The Cathedral, which is smaller than others I have visited, is an example of a late medieval collegiate church and this was a reflection of the significance of the town of Manchester as a regional centre by this time in history. The Cathedral stands North of the modern town centre built upon sandstone between the River Irwell and the River Irk. It dates back to 1421 but many parts were added at a later date. Our visit to the interior was at an unfortunate time as due to the preparation for a concert that was to be performed that same evening, a stage had been set up in the nave which obscured the visitors’ view of the full length of the Cathedral. However the group was able to enjoy a leisurely walk around.
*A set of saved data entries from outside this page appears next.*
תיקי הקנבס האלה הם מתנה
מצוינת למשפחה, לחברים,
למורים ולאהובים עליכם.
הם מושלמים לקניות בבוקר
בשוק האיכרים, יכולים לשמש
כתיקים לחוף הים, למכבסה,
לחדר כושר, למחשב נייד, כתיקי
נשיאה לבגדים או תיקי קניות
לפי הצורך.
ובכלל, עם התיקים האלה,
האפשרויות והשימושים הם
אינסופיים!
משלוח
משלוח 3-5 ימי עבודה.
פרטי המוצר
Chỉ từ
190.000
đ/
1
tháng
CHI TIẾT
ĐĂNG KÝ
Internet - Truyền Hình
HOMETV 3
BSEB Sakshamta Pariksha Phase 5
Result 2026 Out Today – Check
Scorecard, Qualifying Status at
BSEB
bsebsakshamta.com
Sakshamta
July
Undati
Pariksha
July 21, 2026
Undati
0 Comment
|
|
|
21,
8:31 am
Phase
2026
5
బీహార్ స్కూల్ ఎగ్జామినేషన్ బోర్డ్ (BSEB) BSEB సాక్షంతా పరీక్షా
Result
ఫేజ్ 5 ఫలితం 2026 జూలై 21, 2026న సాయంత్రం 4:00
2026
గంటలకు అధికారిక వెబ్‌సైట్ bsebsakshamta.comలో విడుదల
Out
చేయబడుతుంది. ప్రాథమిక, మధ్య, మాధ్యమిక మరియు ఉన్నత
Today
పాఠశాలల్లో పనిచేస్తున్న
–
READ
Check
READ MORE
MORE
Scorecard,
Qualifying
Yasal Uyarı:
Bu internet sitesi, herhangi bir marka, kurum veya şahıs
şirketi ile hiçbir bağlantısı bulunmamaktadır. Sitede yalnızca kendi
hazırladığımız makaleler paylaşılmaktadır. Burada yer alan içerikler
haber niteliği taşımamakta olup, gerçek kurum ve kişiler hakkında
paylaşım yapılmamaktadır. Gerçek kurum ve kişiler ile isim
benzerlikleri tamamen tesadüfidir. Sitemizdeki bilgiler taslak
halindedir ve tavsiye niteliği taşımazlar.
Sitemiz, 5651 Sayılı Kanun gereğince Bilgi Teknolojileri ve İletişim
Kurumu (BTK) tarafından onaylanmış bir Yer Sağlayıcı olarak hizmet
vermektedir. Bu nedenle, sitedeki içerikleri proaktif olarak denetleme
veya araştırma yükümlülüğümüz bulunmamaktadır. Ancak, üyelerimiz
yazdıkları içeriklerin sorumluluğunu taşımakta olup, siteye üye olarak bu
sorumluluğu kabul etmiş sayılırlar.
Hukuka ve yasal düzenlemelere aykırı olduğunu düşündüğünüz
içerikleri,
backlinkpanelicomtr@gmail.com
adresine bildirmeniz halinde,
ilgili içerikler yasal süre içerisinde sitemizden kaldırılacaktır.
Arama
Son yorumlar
There were many stained glass windows that had been added mostly at the beginning of the 19th Century. There was one special window known as the ‘Window of Fire’ which added to commemorate the Manchester bombing in the World War II. At the West end of the North Aisle was a free standing figure of Humphrey Chetham which was produced by W. Theed in 1853 and at the base of this statue is the information regarding Chetham’s bequest to found a blue coat school and a free library in the College of Priests which was completed between 1654 and 1658.